The answer must consist of each line of the records below that contains the string "tissue".

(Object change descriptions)
_ _ _
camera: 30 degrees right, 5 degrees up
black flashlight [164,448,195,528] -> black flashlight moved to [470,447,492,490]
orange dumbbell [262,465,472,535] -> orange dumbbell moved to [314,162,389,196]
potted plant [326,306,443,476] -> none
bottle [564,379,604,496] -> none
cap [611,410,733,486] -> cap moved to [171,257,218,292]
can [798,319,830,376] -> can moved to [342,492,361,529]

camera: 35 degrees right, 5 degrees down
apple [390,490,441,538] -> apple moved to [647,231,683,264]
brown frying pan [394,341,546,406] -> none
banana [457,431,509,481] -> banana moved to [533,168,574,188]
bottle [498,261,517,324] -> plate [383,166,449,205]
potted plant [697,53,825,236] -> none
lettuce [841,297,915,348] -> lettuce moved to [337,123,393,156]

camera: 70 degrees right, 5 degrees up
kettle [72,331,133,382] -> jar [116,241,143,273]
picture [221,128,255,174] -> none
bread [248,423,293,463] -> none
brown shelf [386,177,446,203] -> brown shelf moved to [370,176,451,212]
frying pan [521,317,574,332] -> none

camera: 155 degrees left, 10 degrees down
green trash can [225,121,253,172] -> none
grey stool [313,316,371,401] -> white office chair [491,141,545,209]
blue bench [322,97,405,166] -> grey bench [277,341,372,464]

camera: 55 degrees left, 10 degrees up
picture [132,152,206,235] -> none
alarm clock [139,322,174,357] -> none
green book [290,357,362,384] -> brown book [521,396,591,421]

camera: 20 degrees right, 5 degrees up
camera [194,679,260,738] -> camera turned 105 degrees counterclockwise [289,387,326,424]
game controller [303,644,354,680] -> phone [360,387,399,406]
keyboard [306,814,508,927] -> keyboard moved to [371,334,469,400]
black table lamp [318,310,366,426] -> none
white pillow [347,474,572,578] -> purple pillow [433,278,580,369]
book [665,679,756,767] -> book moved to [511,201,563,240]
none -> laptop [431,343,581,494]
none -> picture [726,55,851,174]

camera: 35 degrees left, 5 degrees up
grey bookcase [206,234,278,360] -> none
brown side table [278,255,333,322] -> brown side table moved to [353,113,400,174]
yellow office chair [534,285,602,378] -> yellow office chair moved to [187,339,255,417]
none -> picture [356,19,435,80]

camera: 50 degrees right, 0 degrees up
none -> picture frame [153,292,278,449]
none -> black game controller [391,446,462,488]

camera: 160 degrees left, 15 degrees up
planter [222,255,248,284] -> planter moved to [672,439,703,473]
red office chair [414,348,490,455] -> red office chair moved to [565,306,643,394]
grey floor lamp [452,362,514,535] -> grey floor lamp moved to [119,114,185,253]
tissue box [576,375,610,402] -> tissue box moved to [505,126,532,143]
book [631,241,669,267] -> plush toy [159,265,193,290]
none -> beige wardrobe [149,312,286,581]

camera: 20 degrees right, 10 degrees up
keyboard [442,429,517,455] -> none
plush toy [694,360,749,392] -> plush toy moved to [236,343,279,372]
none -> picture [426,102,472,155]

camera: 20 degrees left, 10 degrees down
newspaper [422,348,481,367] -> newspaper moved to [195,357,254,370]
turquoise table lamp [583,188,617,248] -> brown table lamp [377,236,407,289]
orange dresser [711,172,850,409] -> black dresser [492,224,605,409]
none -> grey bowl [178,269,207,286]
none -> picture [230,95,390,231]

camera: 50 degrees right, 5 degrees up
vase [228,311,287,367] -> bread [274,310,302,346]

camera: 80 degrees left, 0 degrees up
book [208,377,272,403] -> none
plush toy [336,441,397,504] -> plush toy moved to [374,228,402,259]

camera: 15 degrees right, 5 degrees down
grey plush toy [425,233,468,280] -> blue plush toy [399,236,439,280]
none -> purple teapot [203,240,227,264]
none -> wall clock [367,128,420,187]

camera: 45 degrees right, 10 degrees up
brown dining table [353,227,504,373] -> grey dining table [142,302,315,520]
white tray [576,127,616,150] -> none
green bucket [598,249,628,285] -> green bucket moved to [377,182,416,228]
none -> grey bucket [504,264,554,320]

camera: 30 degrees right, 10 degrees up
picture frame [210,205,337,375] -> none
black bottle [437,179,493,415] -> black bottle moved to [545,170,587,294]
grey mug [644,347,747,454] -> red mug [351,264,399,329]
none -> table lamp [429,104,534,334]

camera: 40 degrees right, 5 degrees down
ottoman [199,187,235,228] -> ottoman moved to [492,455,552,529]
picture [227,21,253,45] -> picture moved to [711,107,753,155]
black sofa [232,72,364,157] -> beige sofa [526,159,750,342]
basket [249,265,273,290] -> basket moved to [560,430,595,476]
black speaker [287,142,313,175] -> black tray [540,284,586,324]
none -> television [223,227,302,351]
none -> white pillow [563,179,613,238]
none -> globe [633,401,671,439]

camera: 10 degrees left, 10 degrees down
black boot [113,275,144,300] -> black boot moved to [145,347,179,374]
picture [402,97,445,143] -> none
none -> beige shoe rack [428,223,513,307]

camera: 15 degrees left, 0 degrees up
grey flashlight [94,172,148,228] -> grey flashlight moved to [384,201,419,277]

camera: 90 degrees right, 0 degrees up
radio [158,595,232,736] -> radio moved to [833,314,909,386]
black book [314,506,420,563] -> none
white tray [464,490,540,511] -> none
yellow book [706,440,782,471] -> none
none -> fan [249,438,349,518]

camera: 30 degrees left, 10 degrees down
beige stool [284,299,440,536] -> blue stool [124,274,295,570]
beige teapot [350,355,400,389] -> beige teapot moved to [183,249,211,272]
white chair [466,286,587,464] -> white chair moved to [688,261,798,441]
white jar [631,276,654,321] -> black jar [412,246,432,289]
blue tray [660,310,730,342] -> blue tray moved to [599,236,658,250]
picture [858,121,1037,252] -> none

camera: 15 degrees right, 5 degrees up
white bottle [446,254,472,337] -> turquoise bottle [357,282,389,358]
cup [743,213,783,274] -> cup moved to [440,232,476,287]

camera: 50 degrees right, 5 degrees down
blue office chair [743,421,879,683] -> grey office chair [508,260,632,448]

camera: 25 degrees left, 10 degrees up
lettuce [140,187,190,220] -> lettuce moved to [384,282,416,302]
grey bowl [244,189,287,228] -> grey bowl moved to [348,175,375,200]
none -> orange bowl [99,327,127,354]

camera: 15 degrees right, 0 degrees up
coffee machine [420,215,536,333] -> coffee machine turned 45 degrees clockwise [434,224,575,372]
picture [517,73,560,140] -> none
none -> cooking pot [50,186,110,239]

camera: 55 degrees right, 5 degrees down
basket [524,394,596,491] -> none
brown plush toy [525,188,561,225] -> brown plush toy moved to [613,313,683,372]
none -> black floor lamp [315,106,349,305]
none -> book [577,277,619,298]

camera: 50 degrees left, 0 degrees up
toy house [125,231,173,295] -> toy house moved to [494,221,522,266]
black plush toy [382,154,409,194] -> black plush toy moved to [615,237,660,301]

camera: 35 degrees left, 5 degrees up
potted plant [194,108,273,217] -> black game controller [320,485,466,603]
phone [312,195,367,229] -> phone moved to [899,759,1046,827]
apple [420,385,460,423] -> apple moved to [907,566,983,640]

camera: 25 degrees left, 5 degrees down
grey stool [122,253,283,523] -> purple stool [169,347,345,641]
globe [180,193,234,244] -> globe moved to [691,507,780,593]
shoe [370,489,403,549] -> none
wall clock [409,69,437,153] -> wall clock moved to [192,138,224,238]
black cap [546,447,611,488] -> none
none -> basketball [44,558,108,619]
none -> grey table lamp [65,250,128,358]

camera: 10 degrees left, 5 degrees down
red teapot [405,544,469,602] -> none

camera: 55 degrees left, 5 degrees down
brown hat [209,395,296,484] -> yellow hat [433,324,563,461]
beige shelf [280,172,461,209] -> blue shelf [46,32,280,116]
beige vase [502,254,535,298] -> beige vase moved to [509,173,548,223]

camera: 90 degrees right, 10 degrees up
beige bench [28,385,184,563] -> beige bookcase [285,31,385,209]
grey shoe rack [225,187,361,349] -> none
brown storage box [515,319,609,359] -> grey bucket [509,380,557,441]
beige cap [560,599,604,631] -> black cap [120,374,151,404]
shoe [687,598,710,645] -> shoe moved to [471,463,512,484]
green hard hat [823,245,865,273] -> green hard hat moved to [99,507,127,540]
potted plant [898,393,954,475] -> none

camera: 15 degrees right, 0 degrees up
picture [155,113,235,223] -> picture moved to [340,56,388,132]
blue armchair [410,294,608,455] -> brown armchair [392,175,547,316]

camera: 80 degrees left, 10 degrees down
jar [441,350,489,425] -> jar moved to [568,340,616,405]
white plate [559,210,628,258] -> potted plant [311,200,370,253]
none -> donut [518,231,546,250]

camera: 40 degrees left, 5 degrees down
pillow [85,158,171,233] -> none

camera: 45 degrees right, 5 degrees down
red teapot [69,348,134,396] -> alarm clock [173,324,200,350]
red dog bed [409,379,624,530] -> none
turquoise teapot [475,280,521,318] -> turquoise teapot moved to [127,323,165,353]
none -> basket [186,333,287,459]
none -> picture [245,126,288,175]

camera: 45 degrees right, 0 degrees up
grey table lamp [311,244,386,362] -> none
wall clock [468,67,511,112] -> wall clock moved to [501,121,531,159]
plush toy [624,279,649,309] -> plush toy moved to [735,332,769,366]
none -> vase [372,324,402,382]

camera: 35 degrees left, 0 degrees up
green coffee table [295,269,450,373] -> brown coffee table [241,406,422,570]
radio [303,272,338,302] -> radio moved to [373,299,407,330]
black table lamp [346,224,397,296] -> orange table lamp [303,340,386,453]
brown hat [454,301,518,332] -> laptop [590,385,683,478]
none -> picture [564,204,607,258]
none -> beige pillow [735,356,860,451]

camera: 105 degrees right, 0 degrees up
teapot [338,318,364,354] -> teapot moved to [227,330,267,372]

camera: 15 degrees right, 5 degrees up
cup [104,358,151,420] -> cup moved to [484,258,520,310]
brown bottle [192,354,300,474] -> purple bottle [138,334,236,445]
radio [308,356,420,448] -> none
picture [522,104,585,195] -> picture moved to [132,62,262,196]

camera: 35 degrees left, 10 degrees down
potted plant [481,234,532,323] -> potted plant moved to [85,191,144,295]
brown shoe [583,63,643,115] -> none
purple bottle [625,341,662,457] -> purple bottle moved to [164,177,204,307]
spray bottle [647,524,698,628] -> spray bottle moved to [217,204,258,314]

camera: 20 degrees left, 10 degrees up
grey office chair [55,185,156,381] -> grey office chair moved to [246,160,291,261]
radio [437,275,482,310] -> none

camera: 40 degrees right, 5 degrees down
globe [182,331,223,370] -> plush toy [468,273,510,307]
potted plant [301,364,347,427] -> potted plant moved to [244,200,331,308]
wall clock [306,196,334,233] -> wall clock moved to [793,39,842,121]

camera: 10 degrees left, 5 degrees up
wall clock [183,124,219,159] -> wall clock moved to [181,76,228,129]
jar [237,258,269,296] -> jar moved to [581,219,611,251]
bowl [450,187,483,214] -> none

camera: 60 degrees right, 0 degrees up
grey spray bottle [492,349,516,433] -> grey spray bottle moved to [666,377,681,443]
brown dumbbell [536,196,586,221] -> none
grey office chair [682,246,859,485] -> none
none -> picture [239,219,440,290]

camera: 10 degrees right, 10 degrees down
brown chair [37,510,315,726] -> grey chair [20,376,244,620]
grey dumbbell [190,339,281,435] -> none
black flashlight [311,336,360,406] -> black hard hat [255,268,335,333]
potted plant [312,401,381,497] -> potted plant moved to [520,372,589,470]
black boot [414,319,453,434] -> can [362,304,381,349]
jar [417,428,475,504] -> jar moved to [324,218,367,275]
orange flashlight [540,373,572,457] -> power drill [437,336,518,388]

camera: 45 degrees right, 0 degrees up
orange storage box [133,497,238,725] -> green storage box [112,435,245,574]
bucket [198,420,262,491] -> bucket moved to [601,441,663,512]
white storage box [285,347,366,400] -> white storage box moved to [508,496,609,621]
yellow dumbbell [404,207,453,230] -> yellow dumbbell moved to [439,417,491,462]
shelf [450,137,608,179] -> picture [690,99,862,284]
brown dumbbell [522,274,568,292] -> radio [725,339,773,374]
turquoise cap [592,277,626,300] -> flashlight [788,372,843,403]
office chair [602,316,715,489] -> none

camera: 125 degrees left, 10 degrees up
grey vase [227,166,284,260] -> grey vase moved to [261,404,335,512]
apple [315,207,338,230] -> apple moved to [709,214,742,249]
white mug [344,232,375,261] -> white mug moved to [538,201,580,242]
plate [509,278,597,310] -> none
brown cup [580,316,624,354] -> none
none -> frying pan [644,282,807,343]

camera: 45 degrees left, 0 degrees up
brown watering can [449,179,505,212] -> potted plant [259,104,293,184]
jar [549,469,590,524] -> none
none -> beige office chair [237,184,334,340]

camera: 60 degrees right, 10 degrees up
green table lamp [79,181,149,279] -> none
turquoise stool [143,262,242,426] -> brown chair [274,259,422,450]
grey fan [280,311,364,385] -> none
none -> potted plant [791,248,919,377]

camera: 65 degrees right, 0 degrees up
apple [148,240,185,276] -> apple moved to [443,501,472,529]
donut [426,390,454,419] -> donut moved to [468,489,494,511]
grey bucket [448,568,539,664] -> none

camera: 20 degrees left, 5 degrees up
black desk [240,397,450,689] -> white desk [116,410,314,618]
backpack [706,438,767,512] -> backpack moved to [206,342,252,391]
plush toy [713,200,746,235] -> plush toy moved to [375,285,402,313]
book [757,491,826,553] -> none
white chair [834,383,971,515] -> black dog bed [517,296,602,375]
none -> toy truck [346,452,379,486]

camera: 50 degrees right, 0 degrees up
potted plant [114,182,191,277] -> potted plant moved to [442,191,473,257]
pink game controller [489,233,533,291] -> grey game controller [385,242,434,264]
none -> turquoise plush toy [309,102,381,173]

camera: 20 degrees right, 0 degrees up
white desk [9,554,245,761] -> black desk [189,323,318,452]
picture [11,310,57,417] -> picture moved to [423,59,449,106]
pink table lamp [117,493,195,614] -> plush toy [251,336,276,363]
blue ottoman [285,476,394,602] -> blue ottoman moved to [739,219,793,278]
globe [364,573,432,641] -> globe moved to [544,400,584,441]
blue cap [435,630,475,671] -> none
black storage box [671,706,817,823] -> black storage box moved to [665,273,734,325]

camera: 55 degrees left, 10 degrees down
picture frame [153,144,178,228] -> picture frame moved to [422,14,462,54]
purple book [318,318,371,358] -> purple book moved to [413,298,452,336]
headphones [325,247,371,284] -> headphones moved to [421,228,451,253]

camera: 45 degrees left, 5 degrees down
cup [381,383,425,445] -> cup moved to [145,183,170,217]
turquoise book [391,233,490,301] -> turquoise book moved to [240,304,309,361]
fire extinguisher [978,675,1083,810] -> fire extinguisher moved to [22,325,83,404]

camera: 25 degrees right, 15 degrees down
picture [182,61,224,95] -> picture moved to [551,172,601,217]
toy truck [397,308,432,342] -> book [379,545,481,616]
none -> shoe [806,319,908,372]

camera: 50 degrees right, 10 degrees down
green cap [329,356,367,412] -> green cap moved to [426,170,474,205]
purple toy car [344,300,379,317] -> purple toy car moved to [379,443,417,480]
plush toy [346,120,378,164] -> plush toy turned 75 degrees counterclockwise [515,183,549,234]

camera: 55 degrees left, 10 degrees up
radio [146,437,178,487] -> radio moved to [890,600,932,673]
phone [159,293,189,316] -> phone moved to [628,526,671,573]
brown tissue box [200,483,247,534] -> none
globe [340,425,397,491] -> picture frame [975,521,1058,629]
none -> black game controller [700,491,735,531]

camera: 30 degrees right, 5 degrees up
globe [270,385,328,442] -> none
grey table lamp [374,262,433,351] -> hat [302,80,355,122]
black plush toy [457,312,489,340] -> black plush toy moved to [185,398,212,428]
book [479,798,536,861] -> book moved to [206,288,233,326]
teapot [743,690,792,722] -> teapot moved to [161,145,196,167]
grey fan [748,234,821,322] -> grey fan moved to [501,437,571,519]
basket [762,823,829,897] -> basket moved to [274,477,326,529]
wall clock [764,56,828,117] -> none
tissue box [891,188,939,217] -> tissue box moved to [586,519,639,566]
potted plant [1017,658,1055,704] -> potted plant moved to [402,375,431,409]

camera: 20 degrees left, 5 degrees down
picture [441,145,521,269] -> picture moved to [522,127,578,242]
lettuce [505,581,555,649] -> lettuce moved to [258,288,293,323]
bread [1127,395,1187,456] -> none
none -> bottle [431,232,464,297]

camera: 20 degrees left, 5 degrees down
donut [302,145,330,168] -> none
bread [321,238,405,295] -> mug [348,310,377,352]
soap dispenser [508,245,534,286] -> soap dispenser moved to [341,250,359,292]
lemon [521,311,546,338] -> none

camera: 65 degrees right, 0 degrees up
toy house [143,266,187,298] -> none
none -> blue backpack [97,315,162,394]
_ _ _
- EXERCISE RESPONSE:
tissue box [576,375,610,402] -> tissue box moved to [505,126,532,143]
brown tissue box [200,483,247,534] -> none
tissue box [891,188,939,217] -> tissue box moved to [586,519,639,566]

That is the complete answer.